Text »
▽
Attempt to Establish Direct Gene Transformation System to Seeds of Sweet Potato (Ipomoea batatas) Using Electroporation Method

Aims: The purpose of this study is to get transformants by using the seeds of sweet potato and the instrument of NEPA21, an electroporation method.

Study Design: As the first step, we used grafting method to get seeds from the combinations of Ipomoea crassicaulis cv. [Kidachiasagao] as stock and I. batatas (L.) Lam varieties as graft. Then, we used an electroporation method with instrument of NEPA21 to get the GUS transformants by using direct gene introduction into the seeds.

Place and Duration of Study: Faculty of Environmental and Horticultural Science, Minami Kyushu University, between September 2014 and December 2016.
△
Recorded information »
▽
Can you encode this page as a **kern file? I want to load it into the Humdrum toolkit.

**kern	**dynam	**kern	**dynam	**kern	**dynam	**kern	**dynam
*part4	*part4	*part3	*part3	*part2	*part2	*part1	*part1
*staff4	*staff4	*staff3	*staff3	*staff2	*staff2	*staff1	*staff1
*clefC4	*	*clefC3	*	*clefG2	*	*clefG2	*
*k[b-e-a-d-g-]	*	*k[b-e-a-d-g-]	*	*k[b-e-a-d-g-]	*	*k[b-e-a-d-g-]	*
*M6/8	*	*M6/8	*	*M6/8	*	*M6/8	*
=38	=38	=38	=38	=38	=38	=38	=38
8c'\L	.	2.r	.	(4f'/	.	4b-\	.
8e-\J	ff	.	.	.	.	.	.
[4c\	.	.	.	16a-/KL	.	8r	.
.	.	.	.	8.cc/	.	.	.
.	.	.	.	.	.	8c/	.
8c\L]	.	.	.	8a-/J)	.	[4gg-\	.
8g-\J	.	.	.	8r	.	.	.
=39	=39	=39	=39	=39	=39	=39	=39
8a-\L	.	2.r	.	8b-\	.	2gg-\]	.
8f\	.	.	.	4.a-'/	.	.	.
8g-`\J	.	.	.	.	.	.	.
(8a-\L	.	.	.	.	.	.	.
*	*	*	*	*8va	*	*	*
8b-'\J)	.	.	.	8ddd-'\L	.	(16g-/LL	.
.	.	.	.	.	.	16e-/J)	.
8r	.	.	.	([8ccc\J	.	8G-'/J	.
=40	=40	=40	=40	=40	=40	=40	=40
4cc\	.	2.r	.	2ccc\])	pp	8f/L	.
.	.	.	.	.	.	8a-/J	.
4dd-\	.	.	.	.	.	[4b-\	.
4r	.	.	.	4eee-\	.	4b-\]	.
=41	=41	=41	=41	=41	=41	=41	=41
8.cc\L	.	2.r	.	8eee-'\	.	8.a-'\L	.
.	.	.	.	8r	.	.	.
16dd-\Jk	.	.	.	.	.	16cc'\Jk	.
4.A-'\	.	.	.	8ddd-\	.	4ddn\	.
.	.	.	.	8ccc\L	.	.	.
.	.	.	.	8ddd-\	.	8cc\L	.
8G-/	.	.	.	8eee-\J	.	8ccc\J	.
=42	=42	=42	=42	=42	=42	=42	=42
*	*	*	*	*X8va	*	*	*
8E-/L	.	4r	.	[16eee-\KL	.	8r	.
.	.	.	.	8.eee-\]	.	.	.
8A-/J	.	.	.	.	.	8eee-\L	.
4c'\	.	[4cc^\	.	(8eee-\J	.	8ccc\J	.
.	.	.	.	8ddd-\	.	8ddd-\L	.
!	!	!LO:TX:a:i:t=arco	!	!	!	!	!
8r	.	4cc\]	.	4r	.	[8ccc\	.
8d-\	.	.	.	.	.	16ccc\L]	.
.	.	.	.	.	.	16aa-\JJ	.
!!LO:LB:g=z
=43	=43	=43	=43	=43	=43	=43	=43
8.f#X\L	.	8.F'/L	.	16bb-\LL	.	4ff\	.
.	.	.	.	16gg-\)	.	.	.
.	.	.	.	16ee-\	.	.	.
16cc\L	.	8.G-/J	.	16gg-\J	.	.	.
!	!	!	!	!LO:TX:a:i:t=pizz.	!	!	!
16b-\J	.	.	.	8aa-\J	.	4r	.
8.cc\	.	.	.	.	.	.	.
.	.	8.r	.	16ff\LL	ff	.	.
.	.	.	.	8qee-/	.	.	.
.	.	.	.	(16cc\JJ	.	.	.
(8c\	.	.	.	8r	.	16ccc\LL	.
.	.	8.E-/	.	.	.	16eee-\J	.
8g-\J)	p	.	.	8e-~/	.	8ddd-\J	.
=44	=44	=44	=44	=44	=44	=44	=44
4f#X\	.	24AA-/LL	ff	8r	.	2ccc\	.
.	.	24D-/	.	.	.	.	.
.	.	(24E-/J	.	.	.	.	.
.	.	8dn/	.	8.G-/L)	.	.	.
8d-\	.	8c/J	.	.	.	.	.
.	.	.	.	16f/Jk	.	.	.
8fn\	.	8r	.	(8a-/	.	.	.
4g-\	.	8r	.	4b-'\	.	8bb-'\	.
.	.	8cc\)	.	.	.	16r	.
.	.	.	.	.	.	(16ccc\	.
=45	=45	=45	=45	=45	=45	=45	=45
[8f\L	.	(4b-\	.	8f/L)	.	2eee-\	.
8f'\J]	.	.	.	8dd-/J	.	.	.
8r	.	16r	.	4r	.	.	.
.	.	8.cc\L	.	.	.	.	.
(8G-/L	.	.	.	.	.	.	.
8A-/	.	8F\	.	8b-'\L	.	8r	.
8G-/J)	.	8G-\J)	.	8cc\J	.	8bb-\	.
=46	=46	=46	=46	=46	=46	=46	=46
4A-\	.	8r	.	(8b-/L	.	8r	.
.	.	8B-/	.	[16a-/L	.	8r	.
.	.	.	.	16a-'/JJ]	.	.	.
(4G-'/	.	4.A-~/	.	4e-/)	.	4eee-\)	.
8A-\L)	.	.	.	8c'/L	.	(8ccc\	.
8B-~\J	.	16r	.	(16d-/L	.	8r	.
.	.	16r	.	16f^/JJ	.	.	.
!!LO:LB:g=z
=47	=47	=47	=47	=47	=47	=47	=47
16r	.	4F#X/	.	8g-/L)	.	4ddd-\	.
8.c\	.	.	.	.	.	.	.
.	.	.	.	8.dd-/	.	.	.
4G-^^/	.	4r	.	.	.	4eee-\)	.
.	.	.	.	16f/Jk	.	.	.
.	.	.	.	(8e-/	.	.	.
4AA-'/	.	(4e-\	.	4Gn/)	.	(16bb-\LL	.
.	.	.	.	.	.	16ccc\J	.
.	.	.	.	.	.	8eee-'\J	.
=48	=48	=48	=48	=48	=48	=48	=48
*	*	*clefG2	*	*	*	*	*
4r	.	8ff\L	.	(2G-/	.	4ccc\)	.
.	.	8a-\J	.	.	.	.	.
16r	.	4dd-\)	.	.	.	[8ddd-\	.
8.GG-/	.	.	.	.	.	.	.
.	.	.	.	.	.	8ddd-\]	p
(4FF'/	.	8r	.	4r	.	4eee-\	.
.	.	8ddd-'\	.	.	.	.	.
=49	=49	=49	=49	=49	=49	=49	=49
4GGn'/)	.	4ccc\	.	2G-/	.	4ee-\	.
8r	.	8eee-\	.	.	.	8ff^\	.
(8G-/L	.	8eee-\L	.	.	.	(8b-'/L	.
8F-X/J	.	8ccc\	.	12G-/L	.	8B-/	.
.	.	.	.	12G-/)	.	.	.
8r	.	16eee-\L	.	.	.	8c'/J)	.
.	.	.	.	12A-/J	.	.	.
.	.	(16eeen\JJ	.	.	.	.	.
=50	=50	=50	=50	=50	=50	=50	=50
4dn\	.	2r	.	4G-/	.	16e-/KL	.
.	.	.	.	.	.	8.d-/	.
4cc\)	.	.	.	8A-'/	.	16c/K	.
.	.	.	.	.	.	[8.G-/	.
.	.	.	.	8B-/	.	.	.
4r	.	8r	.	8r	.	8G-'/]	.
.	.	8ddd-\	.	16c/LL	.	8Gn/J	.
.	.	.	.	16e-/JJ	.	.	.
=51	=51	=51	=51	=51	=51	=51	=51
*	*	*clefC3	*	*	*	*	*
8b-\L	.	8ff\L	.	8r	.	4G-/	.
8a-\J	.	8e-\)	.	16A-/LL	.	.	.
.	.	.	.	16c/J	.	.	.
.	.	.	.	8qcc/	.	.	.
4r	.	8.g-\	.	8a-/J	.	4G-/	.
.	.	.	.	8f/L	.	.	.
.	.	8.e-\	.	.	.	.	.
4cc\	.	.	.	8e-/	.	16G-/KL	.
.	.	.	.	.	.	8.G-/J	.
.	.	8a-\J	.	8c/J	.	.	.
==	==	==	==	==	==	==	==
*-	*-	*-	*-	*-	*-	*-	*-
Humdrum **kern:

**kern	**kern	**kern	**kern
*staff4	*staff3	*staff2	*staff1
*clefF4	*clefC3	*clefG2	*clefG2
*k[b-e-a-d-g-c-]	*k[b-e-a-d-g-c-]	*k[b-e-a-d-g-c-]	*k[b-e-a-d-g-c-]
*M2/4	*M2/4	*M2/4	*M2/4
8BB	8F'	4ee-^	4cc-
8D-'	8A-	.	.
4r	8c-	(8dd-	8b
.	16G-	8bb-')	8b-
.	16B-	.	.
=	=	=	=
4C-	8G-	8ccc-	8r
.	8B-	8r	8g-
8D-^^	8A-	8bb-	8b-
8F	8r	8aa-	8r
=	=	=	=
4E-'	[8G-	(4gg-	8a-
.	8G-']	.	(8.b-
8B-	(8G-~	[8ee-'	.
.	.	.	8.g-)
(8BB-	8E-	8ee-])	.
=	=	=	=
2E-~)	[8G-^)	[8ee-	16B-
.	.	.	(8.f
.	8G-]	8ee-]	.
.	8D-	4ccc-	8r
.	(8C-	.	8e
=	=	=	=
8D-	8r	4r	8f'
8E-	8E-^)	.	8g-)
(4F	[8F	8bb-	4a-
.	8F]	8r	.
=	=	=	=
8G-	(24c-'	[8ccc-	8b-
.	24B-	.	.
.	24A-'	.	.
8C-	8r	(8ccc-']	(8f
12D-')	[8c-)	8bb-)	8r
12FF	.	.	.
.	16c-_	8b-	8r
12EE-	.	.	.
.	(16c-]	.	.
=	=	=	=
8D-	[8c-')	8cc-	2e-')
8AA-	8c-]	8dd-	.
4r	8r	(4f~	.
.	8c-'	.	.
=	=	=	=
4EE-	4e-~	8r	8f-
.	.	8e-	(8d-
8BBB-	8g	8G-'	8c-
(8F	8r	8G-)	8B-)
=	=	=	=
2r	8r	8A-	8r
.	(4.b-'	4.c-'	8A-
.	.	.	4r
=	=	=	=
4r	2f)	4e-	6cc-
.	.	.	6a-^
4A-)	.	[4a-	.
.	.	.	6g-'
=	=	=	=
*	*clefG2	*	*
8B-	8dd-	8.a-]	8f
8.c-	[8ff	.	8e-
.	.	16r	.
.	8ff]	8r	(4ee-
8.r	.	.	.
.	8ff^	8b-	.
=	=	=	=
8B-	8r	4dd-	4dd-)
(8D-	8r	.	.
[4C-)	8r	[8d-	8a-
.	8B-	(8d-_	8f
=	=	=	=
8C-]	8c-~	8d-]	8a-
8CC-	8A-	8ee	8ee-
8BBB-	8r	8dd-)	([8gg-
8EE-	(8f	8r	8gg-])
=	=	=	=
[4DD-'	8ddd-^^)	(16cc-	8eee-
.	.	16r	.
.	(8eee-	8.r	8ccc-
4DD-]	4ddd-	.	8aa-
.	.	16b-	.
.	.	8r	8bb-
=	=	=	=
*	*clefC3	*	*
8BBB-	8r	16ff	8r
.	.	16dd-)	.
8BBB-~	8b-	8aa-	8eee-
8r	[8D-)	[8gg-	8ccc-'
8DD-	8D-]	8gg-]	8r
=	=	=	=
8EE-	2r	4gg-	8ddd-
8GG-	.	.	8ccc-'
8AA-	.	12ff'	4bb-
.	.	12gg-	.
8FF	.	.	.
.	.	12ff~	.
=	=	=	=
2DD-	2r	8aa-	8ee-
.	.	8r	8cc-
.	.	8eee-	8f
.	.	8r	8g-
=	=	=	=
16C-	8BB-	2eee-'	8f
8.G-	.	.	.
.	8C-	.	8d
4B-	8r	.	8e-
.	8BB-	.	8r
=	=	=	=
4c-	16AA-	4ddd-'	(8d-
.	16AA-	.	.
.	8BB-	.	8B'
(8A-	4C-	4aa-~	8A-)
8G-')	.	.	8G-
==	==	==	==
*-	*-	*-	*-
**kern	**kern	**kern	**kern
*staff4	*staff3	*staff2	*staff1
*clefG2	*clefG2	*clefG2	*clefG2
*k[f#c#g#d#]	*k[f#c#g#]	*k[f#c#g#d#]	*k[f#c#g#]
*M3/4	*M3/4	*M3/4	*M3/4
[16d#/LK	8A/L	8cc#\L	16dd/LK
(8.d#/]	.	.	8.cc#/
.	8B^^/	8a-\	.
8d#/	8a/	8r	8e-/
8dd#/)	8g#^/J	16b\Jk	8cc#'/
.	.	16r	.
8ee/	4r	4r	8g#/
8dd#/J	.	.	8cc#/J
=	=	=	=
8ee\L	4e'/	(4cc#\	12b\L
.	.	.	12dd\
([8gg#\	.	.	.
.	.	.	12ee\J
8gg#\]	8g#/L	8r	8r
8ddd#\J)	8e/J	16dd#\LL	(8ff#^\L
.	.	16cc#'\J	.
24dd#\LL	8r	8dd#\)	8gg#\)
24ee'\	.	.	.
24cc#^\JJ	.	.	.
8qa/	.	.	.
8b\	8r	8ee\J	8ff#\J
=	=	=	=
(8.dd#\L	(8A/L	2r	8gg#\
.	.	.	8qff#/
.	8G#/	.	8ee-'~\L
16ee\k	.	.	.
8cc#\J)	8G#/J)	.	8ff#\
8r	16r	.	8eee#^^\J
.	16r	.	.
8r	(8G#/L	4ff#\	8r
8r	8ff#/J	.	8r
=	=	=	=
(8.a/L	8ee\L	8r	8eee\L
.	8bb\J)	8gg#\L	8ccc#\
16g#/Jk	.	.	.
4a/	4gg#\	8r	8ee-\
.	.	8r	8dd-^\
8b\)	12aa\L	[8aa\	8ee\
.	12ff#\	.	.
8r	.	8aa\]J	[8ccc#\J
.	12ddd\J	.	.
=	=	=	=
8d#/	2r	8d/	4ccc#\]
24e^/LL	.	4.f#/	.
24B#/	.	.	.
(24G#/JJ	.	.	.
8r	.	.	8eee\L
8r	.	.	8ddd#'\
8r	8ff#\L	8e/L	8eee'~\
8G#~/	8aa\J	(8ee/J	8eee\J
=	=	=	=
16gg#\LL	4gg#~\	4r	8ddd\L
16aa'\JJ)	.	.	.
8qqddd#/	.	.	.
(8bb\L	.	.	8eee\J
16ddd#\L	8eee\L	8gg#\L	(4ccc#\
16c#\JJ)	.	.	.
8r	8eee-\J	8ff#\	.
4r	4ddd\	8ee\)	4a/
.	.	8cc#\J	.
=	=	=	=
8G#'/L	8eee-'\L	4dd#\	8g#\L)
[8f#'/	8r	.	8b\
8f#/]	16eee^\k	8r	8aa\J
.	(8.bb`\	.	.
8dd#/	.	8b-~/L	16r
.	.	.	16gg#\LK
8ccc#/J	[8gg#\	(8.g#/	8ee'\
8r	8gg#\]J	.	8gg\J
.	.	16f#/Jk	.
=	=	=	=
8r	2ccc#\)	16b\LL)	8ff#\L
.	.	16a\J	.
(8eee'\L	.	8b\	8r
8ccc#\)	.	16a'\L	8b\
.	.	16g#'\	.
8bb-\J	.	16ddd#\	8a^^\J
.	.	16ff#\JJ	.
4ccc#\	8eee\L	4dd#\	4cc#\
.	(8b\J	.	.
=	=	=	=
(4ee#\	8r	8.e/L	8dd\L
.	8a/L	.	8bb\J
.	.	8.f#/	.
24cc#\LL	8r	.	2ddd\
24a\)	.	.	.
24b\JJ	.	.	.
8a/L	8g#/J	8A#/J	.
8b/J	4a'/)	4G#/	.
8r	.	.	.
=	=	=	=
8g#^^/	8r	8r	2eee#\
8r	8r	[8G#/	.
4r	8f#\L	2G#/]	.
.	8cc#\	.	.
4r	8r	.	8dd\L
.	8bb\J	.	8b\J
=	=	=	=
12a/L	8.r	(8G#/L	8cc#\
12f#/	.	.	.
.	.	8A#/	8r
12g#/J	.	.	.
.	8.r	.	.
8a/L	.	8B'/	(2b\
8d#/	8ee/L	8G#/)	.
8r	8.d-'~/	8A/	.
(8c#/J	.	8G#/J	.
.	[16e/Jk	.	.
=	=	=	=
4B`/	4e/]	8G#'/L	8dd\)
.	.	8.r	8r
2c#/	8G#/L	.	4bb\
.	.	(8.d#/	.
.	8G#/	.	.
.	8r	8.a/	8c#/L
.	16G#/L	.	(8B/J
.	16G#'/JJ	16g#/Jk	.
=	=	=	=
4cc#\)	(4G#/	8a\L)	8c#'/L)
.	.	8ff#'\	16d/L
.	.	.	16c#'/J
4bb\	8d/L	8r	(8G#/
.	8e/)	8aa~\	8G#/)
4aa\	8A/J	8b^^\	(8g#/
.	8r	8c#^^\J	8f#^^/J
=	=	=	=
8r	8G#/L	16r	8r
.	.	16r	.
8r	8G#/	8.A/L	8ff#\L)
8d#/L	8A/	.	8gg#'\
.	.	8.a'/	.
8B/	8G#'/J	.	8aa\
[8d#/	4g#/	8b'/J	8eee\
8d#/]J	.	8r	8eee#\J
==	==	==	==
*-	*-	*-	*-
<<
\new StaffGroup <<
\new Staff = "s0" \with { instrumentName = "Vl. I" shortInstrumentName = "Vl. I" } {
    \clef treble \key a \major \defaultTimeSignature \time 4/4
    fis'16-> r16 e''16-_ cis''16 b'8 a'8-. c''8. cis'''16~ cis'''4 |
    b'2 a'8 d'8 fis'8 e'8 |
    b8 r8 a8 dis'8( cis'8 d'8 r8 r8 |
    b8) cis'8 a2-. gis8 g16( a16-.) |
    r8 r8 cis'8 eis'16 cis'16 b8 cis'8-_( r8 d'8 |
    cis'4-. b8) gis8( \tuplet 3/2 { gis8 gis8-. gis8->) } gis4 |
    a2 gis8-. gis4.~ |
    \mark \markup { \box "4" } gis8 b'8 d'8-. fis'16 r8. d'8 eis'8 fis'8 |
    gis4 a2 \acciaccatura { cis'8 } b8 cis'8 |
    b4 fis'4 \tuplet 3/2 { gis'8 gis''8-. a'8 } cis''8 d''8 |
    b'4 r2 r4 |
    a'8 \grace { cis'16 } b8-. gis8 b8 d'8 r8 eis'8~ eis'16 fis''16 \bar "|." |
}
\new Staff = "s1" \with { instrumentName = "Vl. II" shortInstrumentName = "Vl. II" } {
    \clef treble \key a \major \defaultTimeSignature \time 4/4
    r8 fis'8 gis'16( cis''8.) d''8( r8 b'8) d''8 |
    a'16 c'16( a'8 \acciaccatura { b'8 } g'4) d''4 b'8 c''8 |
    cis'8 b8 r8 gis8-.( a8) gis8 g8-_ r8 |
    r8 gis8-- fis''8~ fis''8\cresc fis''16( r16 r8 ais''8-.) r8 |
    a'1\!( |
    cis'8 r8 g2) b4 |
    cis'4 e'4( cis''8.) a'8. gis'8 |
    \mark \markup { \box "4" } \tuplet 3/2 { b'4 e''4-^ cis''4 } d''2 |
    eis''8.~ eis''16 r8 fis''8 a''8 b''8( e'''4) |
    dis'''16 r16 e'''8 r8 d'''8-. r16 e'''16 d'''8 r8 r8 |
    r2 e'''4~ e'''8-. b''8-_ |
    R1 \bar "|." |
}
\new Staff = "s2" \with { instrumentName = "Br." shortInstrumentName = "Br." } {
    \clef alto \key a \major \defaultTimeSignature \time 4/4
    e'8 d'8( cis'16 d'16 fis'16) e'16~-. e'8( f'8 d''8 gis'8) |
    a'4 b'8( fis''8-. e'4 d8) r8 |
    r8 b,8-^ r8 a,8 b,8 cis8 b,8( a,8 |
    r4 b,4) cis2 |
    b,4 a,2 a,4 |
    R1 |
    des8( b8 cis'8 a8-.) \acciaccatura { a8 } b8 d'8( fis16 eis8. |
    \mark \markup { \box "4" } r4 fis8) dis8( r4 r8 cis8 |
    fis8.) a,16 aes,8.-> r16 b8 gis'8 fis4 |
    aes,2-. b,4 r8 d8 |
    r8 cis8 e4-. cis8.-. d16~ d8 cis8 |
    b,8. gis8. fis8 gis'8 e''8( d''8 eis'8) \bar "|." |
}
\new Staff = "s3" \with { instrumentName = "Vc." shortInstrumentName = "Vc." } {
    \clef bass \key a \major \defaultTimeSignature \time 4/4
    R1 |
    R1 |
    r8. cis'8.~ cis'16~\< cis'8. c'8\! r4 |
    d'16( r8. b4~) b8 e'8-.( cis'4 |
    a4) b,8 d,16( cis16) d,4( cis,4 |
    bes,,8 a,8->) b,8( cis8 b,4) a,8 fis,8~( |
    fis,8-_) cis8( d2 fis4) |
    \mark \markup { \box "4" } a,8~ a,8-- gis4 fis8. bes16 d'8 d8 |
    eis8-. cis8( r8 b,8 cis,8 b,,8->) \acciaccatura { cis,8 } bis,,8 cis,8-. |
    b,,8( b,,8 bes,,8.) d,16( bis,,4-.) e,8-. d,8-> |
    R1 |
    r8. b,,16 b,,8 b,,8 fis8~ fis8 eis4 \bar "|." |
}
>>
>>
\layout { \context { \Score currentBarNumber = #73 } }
△
Exercise requirements »
#1 According to the sweet potato study, why was grafting used as the first step?
#2 Reproduce everything in the sweet potato study from "Attempt to Establish" down to "and December 2016.".
#3 Carry the sweet potato study on from its last line.

List of answers »
#1 Grafting was used to get seeds. The seeds came from combinations with Ipomoea crassicaulis cv. [Kidachiasagao] as stock and I. batatas (L.) Lam varieties as graft. Those seeds were then used for direct gene introduction by electroporation with NEPA21.

#2
Attempt to Establish Direct Gene Transformation System to Seeds of Sweet Potato (Ipomoea batatas) Using Electroporation Method

Aims: The purpose of this study is to get transformants by using the seeds of sweet potato and the instrument of NEPA21, an electroporation method.

Study Design: As the first step, we used grafting method to get seeds from the combinations of Ipomoea crassicaulis cv. [Kidachiasagao] as stock and I. batatas (L.) Lam varieties as graft. Then, we used an electroporation method with instrument of NEPA21 to get the GUS transformants by using direct gene introduction into the seeds.

Place and Duration of Study: Faculty of Environmental and Horticultural Science, Minami Kyushu University, between September 2014 and December 2016.

#3
Methodology: The materials for grafting between Ipomoea crassicaulis var. [Kidachiasagao] as stock and I. batatas (L.) varieties as graft to get seeds, were provided by Kyushu-Okinawa Agricultural Research Center (KOARC), and they were cultivated in growth chambers at Minami Kyusyu U. For the judgment of crossing incompatibility (CI) among the varieties of sweet potato, the standard of KOARC was adopted. For crossing experiment of sweet potato, the flowers of any two varieties were used for pollination, and the performance was stopped before 10 am. The seeds were harvested when they matured.

For the transformation of GUS into sweet potato, the seeds obtained from [Koganesengan] were used in this study. As the seeds were wrapped with hard skin, they were damaged with knife to absorb water easily. Then, the seeds were placed onto wetted filter papers laid in the dishes for 3~4 days. When the seeds germinated, they were used for transformation according to the procedures of NEPA21. After the process was finished, the container was placed in dark condition for 2 days at 25℃, and then, dyed with GUS dyeing solution.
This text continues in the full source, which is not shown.